Mein persönlicher ökologischer Fußabdruck ist nicht wesentlich kleiner als der des durchschnittlichen Bürgers in Deutschland, obwohl ich wenig Fleisch esse, keine Flugreisen mache und in einem Mehrfamilienhaus wohne. Mehr als die Hälfte jedes Öko-Fußabdrucks fällt einfach dadurch an, dass man da lebt, wo man eben lebt und die gesellschaftlichen Gegebenheiten nutzt. Das heißt aber: Die Handlungsmöglichkeiten jedes Einzelnen sind bei allem subjektiven Bemühen begrenzt. Auf dem Weg in Richtung Nachhaltigkeit müssen vor allem die gesellschaftlichen Lebensverhältnisse verändert werden. Und das ist keine Frage der Moral, sondern eine Frage des Überlebens der Menschheit.

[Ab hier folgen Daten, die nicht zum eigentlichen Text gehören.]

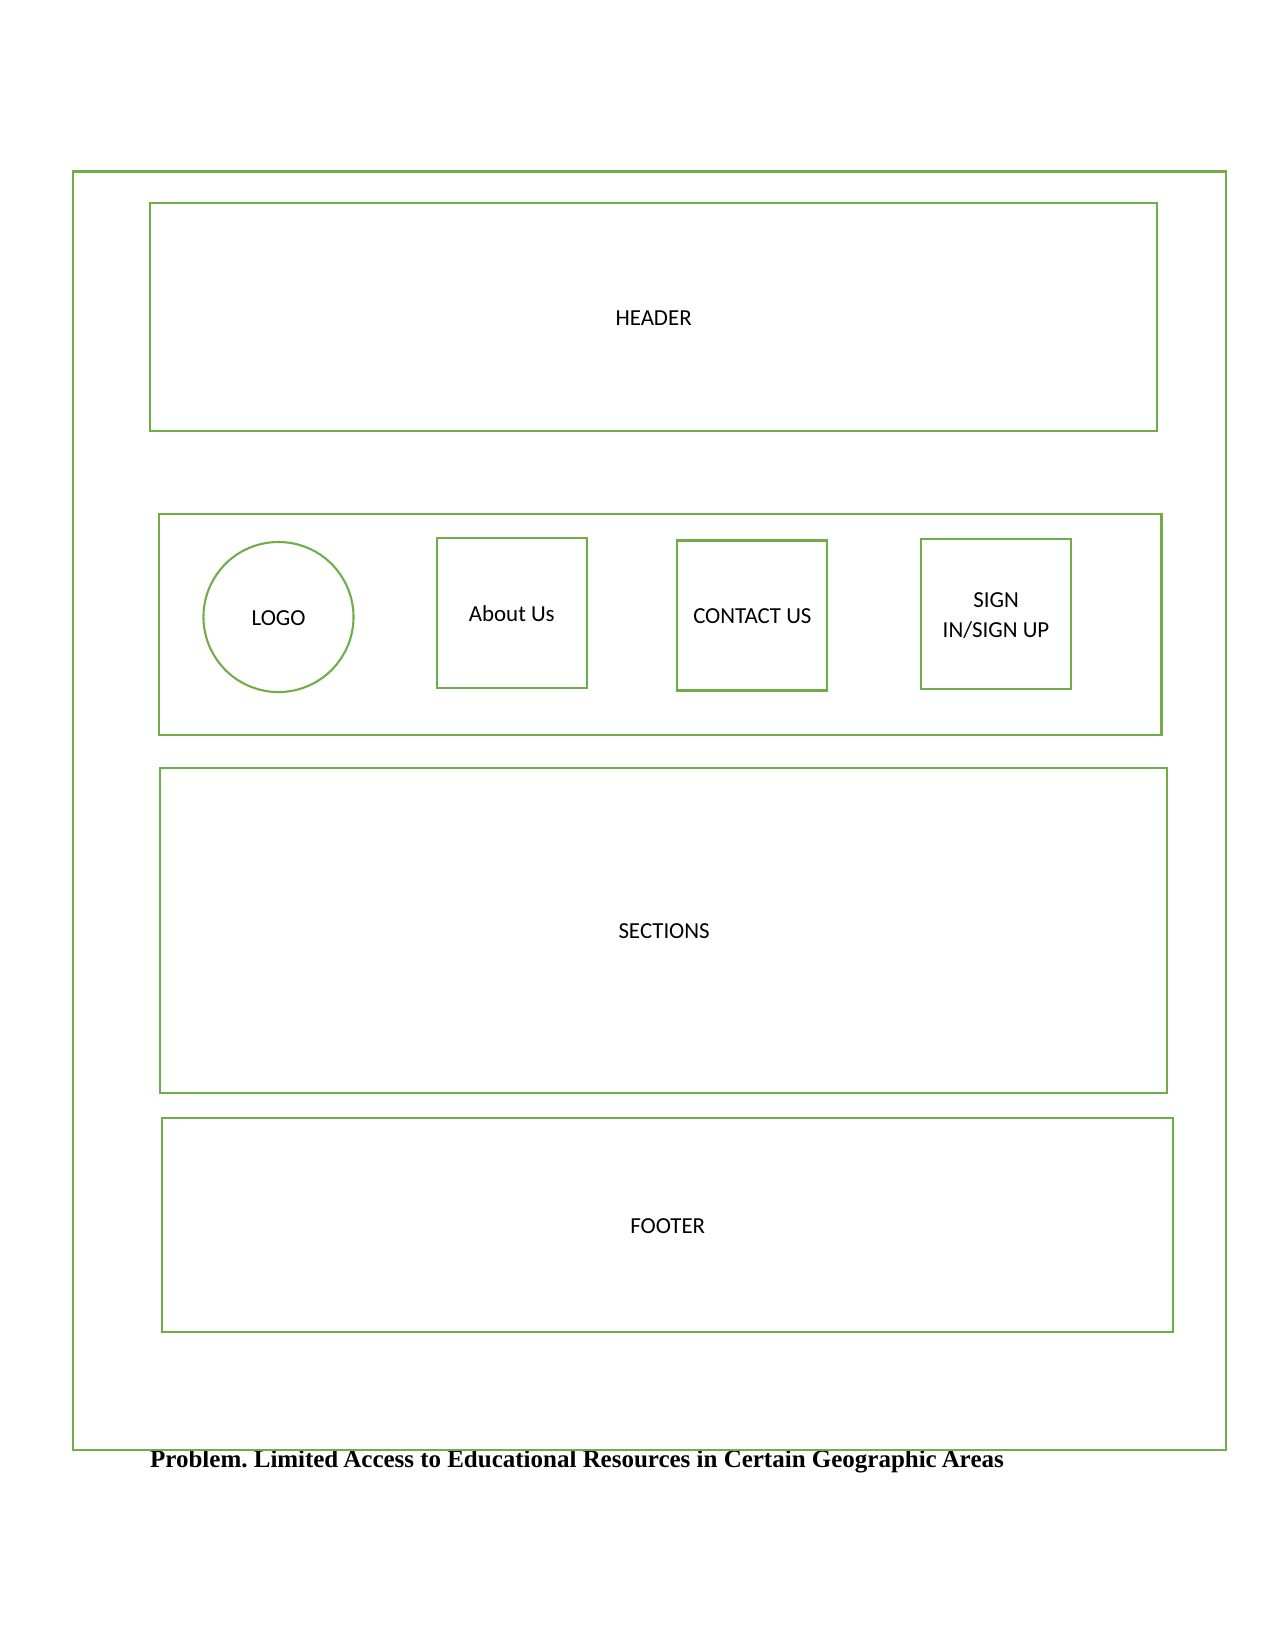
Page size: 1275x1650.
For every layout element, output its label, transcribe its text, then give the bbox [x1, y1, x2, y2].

Es fordert von uns allen die Bereitschaft, persönlich so bewusst wie möglich zu handeln, und die Bereitschaft zu politischem Engagement, nicht nur alle vier Jahre bei den Wahlen. Und von uns Wissenschaftlern fordert es, uns selbst, unsere Mitmenschen und die Politik nachdrücklich zum Handeln aufzufordern, es aber dabei nicht bewenden zu lassen, sondern auch selbst Beiträge dazu zu leisten.